Geplantes belgisches Endlager: Vorgehen ist undemokratisch, Stimmen aller Betroffenen in den Grenzregionen müssen gehört werden
Die für Atommüll zuständige Behörde NERAS plant Anhörungen für ein Atommüll-Endlager in Belgien. Bereits im April, auf dem Höhepunkt der Corona Krise, hat eine öffentliche Anhörung für ein Endlager nuklearer Abfälle begonnen. Die Öffentlichkeit wird seit dem 15. April bis zum 13. Juni 2020 zu den Umweltauswirkungen der Endlagerung der am stärksten radioaktiven Abfälle angehört. Zeitgleich sind die Einschränkungen durch Corona in Belgien nach wie vor hoch, sodass es sehr vielen Personen nicht möglich ist, sich an dieser Konsultation zu beteiligen. Der vom Abgeordneten der belgischen Grünen Samuel Congolati gestellte Antrag, wegen der Corona Krise die Zeit der Konsultation wenigstens um 30 Tage zu verlängern, wurde abgelehnt.
Daniel Freund, Grüner Europaabgeordneter aus Aachen, kommentiert:
“In der aktuellen Krisensituation und angesichts der Ausgangsbeschränkungen in Belgien eine Entscheidung von solch immenser Tragweiter durchzudrücken, ist schlicht undemokratisch. Die Menschen müssen sich beteiligen können, schließlich geht es um ihre Sicherheit und Entscheidungen mit Auswirkungen für mehrere tausend Jahre. Das aktuelle Vorgehen der belgischen Behörden weist starke Parallelen zum Umgang mit den Schrottreaktoren in Tihange und Doel auf. Auch dort gibt es keinerlei Beteiligung der Nachbarländer oder des Europäischen Parlaments. In einem vereinten Europa kann und darf eine solch Entscheidung, die Auswirkungen auch auf die Nachbarländer hat nicht ohne deren Beteiligung ablaufen.

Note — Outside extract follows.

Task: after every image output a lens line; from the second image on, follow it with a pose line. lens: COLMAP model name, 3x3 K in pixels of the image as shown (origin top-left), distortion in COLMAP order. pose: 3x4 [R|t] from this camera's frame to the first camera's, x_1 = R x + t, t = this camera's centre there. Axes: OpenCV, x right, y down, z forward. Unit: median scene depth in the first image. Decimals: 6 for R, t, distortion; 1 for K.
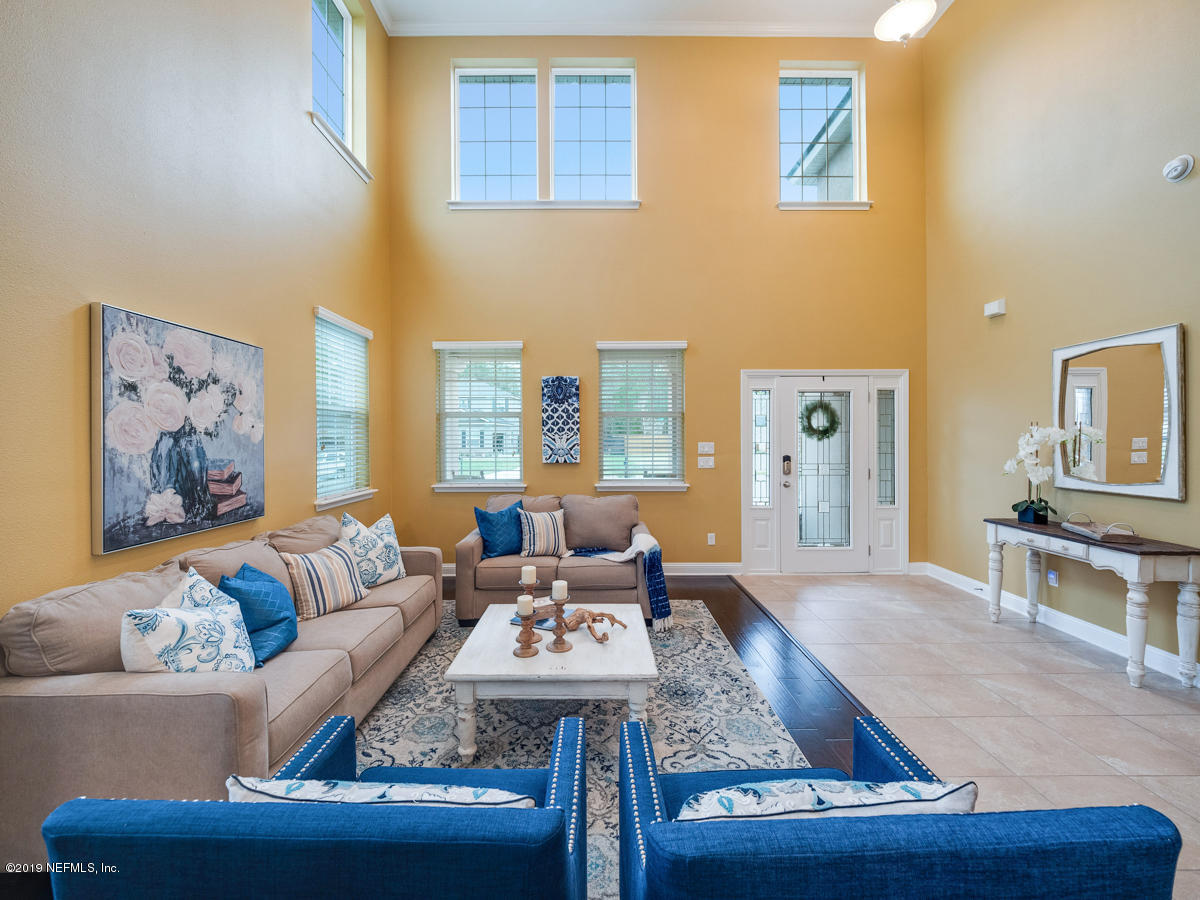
lens RADIAL K [[520.4, 0, 601.7], [0, 520.4, 442.0], [0, 0, 1]] dist [0.000215, -0.000334]
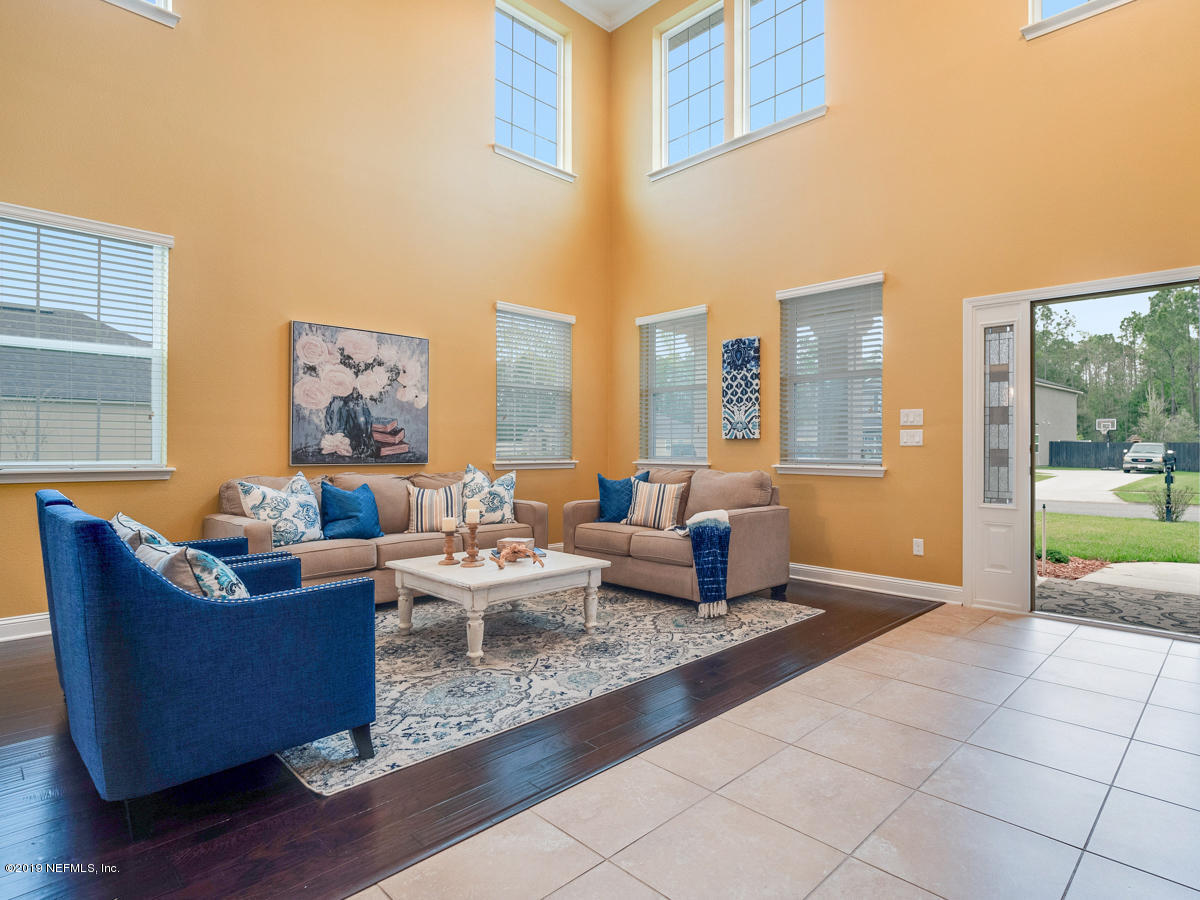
lens RADIAL K [[641.2, 0, 605.5], [0, 641.2, 444.4], [0, 0, 1]] dist [-0.000380, -0.000833]
pose [[0.715432, 0.007171, -0.698645, 0.891676], [-0.012398, 0.999920, -0.002433, 0.096936], [0.698572, 0.010402, 0.715464, 0.142055]]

“Ich fordere von der belgischen Regierung eine sofortige Umkehr in ihrer Beteiligungspolitik und erwarte die Konsultation einer breiten europäischen Öffentlichkeit in den grenznahen Regionen in Deutschland, den Niederlanden und Luxemburg. Es kann nicht sein, dass wir in der Region Aachen ein Atommüllendlager vor die Nase gesetzt bekommen und nicht einmal dazu angehört werden – so funktioniert Europa nicht!”
Oliver Krischer, Bundestagsabgeordneter der Grünen aus Düren und stellvertretender Vorsitzender der Bundestagsfraktion, kommentiert:
“Belgien startet im Windschatten von Corona ein Suchverfahren für hochradioaktiven Atommüll. Ich fordere eine Intervention von deutscher Seite. Die Landesregierung NRW und die Bundesregierung müssen sich bei der belgischen Regierung für einen Stopp dieses Vorgehens einsetzten. So etwas muss in normalen Zeiten und mit ordentlicher Öffentlichkeitsbeteiligung laufen.”
"Es kann nicht sein, dass wir in der Region Aachen ein Atommüllendlager vor die Nase gesetzt bekommen und nicht einmal dazu angehört werden – so funktioniert Europa nicht!”
Der aktuelle Schritt kommt recht überraschend, da bislang davon ausgegangen wurde, dass der belgische Atommüll bei Bure/Lothringen in Frankreich eingelagert werden soll. Von den sieben zu prüfenden Standorten liegen zwei in unmittelbarer Nähe zur deutsch-belgischen Grenze, teilweise keine 30 Kilometer von Aachen entfernt unter dem Hohen Venn. Über solche Vorhaben müssen nach Aarhus- und ESPOO-Abkommen auch die Nachbarländer informiert werden. Hinweise auf eine grenzüberschreitende Beteiligungen oder die ESPOO-Konvention finden sich in den von NERAS veröffentlichten Unterlagen nicht. Auch die Bürgermeister der betroffenen Gemeinden wurden nicht informiert. Auf der Internetseite des Bundesumweltministerium sind erst seit dem 12.05. 2020 Informationen zum geplanten belgischen Endlager zu finden.